More Details on the Yahoo! Microsoft Deal Emerge: If Google Beats You, The Deal is Off

Article by George Norman (Cybersecurity Editor)

on 06 Aug 2009

Last week Microsoft and Yahoo! announced that after years of going back and forth, negotiations between the two companies have come to an end. Microsoft and Yahoo! came to an agreement which stated that for the next decade Microsoft would power Yahoo! search as Bing will become the “exclusive algorithmic search and paid search platform for Yahoo! sites.”

Yahoo! CEO Carol Bartz at the time said that this is a good thing as it will allow the company she runs to focus on other things – like improving the Yahoo! homepage, enhancing Yahoo! Messenger, and making Yahoo! Mail better. She was joined by Microsoft CEO Steve Balmer who said that the deal will attract more users and more advertisers to Bing and push Bing in the right direction as far as displaying relevant search results and relevant ads goes. Despite all of this, many voiced their opinion that the deal would spell disaster for Yahoo!’s lucrative search ad-market.

More details about the Yahoo! Microsoft deal have now come to light and they should silence those voices. In a document filed to the US Securities and Exchange Commission (SEC) it is clearly stated that Yahoo! can terminate its deal with Microsoft if the latter fails to be a proper competitor to Google Search.

“Yahoo! may terminate the Search Agreement if the trailing 12-month average of the RPS [revenue per search] in the United States (the “U.S. RPS”) of Yahoo! and Microsoft’s combined queries falls below a specified percentage of Google Inc.’s (“Google”) estimated RPS measured on a comparable basis or if the combined Yahoo! and Microsoft query market share in the United States falls below a specified percentage.
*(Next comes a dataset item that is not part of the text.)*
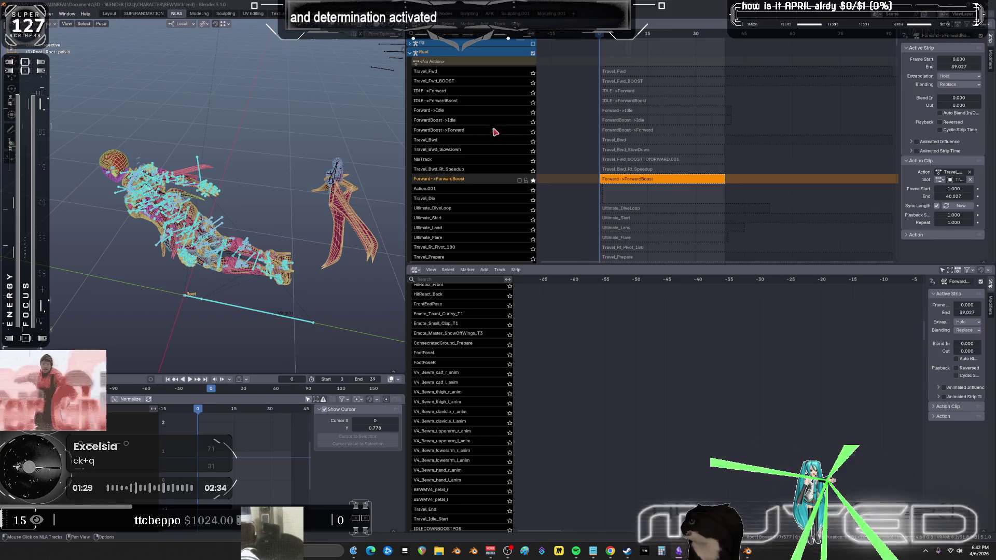
# Solo and preview the IDLE->Forward and Forward->Idle transitions.
pyautogui.click(532, 92)
pyautogui.press('space')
On the fifth anniversary of the Search Agreement, and any time thereafter, Yahoo! has the right to terminate the Search Agreement if the trailing 12-month average of Yahoo!’s U.S. RPS is less than a specified percentage of Google’s estimated RPS,” says an excerpt from the SEC document.

Skimming through the document you will notice a few other interesting things about the Microsoft Yahoo! deal:
- At least 400 Yahoo! engineers must be hired by Microsoft and they must be paid “market-competitive compensation packages.” Microsoft will also hire 150 more Yahoo! employes to help with the transition.
- A limited, non-exclusive patent cross-licensing deal has been agreed upon by the two companies.
- If Microsoft and Yahoo! don’t finish their negotiations and wrap things up by the 27th of October, then an arbitration panel will solve their disputes.
- For the first 3 years Microsoft will pay Yahoo! the sum of $50 mil per year to “partially cover transition and implementation costs not otherwise covered under the Search Agreement.”
- Microsoft’s mapping and mobile services are available to Yahoo!, if the latter wishes to use them.
- Microsoft must ensure that the deal meets antitrust requirements (everywhere in the world).